Slate points out, though, that while Thalberg did actually produce such material, it’s not clear if Mankiewicz was appalled by the newsreels, or if he was moved in part to write Kane because of them.
Thalberg died in 1936, after he caught pneumonia. He was 37, according to The Los Angeles Times.
Rita Alexander (Played by Lily Collins)
In critic Pauline Kael’s famous 1971 New Yorker essay “Raising Kane,” about the writing of Citizen Kane and Mankiewicz’s authorship (which itself was no doubt an influence on Mank), it’s said that Rita Alexander “took dictation from Mankiewicz, from the first paragraph to the last,” while the screenwriter recovered from his 1939 car crash.

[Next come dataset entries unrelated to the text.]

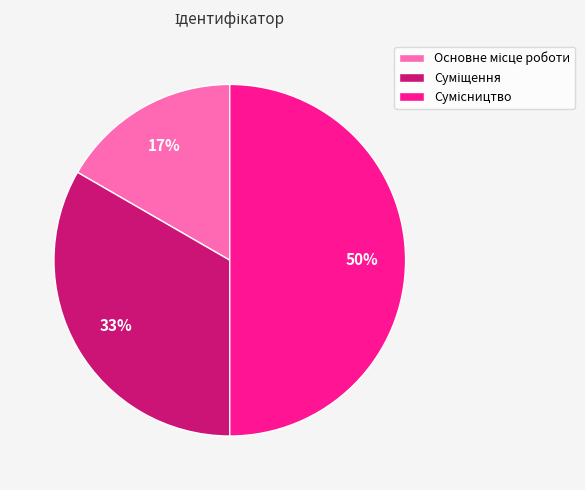

To the nearest percent, what is the average slice percentage?

33%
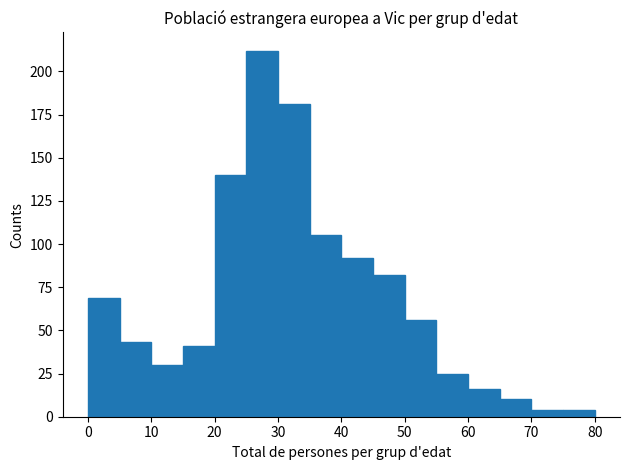

Over which range of the x-axis is the bar tallest?

25 to 30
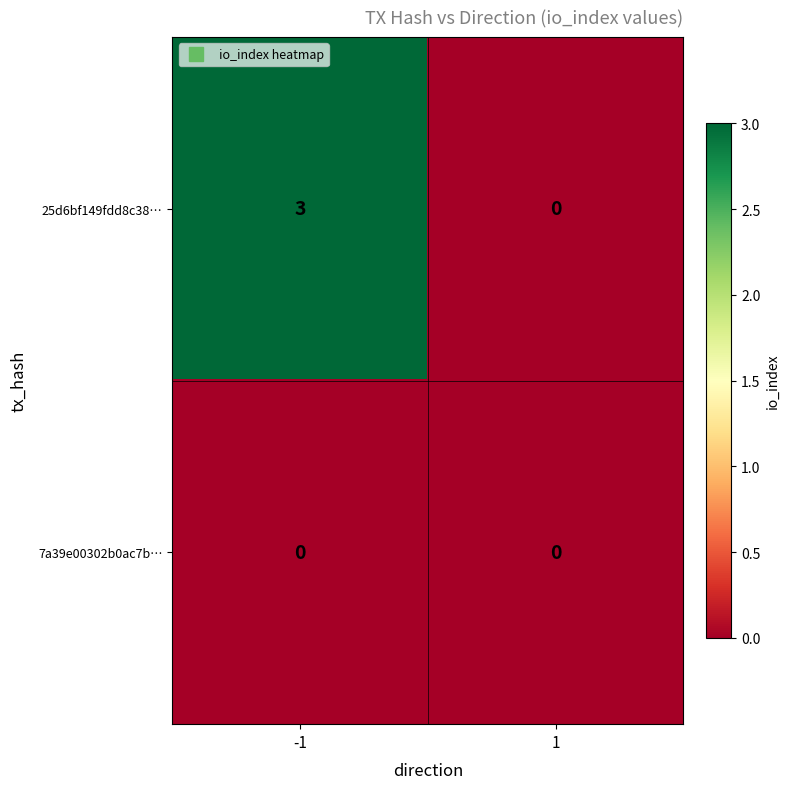

List the series in order of their overall mean, highest first.

25d6bf149fdd8c38…, 7a39e00302b0ac7b…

Not too much is known about Alexander, compared to the other principal figures in Mank, but she apparently served as some sort of inspiration to Mankiewicz. Barton Whaley’s Orson Welles: The Man Who Was Magic, notes that Mankiewicz paid homage to her by naming Kane’s mistress after her: Susan Alexander Kane. That might not necessarily seem all that flattering, since Susan Alexander Kane is a tragic alcoholic in Citizen Kane, but, hey, having a character in one of the greatest films of all time named after you should be considered an honor. Think of it as her very own credit.